- Dataset entries
◆ ◆ ◆ ◆ ◆
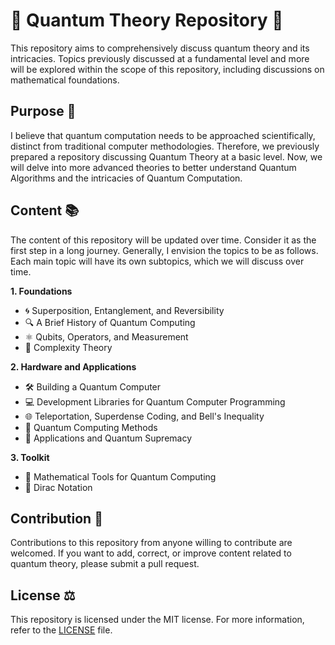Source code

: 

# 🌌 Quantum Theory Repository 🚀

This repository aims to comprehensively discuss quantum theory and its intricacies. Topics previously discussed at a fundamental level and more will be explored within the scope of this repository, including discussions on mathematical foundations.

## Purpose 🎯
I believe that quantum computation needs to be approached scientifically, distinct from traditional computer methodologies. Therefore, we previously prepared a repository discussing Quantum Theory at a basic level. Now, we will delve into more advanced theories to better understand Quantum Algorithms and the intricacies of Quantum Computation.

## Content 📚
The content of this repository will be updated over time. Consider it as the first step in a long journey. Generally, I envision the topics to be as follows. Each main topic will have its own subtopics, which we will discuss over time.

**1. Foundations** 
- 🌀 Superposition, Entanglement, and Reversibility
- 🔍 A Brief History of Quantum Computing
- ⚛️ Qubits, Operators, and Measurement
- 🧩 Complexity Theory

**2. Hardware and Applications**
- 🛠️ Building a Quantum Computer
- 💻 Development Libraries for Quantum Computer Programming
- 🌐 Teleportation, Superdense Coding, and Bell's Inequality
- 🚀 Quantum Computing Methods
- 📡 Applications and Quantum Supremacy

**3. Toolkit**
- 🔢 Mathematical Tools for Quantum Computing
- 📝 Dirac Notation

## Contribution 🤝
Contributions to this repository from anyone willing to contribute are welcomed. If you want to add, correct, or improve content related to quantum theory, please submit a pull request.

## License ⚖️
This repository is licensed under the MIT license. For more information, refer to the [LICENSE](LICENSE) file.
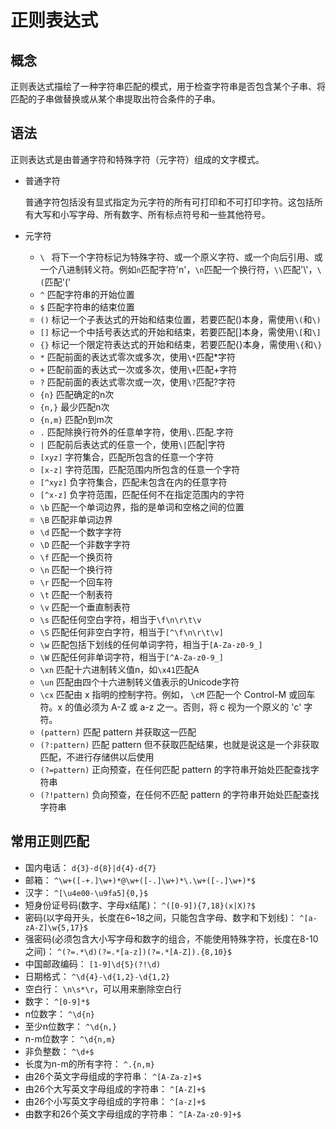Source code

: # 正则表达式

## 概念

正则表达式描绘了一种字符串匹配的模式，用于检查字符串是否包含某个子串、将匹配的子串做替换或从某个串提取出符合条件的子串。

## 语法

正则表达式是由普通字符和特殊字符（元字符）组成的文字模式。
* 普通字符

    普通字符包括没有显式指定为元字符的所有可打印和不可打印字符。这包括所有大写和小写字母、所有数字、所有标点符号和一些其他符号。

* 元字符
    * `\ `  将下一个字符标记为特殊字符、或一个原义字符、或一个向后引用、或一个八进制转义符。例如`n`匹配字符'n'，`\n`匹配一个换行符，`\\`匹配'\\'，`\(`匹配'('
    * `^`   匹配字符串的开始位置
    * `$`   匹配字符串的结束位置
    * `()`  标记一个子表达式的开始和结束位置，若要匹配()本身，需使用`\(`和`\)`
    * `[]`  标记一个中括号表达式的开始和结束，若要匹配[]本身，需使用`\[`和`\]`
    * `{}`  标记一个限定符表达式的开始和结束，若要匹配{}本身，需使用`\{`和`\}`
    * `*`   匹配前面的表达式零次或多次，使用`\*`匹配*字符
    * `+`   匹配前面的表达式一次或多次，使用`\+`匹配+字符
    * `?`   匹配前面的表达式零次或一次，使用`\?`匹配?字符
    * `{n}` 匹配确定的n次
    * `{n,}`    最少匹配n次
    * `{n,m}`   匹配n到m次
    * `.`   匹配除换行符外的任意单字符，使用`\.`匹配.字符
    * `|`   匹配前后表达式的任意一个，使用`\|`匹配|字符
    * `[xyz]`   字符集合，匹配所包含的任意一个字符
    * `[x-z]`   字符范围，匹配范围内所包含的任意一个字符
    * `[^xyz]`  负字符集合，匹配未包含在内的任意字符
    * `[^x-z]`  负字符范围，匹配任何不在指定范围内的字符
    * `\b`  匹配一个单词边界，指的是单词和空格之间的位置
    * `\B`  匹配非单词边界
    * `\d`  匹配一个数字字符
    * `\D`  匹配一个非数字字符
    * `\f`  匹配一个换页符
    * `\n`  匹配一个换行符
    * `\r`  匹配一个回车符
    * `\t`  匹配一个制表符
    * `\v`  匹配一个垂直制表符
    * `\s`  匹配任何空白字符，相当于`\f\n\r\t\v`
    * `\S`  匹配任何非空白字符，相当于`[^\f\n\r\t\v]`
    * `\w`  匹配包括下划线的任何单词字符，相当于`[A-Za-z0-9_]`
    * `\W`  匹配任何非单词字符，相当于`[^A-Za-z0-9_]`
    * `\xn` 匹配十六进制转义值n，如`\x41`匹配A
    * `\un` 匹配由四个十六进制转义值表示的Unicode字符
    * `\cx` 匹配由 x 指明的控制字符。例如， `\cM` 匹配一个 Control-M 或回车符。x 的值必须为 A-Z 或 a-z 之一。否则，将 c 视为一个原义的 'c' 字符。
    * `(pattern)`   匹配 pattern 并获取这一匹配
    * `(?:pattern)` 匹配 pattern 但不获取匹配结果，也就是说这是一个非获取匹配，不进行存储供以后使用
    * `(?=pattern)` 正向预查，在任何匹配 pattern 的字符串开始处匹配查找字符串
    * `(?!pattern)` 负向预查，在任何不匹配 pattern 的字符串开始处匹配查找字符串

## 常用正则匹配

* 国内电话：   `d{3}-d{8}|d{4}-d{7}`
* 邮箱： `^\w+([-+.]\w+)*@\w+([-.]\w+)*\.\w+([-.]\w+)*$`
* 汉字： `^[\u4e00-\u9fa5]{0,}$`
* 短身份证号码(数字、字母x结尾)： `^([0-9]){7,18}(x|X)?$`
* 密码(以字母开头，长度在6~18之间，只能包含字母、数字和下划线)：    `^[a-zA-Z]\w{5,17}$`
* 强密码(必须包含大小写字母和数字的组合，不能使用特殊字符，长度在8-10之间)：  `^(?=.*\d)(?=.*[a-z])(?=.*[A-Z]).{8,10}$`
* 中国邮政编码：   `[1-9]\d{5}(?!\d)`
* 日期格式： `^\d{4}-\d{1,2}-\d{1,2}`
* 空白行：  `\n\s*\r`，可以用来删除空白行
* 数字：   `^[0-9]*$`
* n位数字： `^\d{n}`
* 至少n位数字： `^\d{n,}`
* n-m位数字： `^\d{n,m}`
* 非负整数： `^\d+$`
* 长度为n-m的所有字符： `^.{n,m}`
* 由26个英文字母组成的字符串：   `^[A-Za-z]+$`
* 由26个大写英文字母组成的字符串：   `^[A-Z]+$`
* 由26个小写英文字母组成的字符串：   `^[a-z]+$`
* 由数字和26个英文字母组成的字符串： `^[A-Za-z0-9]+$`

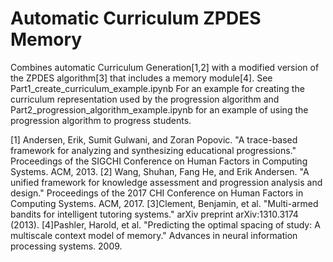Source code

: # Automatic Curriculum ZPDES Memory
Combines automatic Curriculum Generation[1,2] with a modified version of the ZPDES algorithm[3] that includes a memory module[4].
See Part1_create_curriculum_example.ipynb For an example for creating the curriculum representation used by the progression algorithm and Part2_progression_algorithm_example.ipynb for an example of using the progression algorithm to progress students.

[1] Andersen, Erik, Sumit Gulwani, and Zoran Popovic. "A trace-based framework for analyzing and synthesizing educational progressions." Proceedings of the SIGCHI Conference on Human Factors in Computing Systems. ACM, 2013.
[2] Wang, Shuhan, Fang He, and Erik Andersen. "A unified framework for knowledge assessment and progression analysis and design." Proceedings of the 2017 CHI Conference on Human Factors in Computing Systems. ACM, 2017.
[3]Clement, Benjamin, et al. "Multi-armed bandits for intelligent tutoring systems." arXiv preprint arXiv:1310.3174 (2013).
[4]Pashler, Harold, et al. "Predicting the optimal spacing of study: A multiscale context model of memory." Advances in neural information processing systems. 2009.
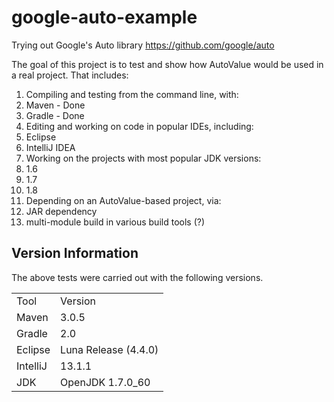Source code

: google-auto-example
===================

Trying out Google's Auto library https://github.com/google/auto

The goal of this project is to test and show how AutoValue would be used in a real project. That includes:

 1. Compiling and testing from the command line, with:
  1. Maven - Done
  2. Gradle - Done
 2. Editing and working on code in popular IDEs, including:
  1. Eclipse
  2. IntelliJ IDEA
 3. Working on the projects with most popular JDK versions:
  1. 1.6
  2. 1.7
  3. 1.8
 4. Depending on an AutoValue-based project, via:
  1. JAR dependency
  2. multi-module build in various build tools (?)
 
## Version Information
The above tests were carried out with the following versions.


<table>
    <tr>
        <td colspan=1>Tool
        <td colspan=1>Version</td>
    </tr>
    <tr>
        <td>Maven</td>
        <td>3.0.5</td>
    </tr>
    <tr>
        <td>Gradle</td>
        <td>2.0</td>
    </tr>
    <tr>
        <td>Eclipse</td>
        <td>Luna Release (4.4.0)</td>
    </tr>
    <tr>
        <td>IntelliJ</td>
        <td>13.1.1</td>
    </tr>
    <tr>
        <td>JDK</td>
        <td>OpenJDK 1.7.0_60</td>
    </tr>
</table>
◆ ◆ ◆ ◆ ◆
- Work to be completed
Please render the lines of the entries above, from the line containing "This repository aims" to the line containing "I believe that", as a JSON list of strings with one string per line and blank lines left out.

- Result for this task
[
  "This repository aims to comprehensively discuss quantum theory and its intricacies. Topics previously discussed at a fundamental level and more will be explored within the scope of this repository, including discussions on mathematical foundations.",
  "## Purpose 🎯",
  "I believe that quantum computation needs to be approached scientifically, distinct from traditional computer methodologies. Therefore, we previously prepared a repository discussing Quantum Theory at a basic level. Now, we will delve into more advanced theories to better understand Quantum Algorithms and the intricacies of Quantum Computation."
]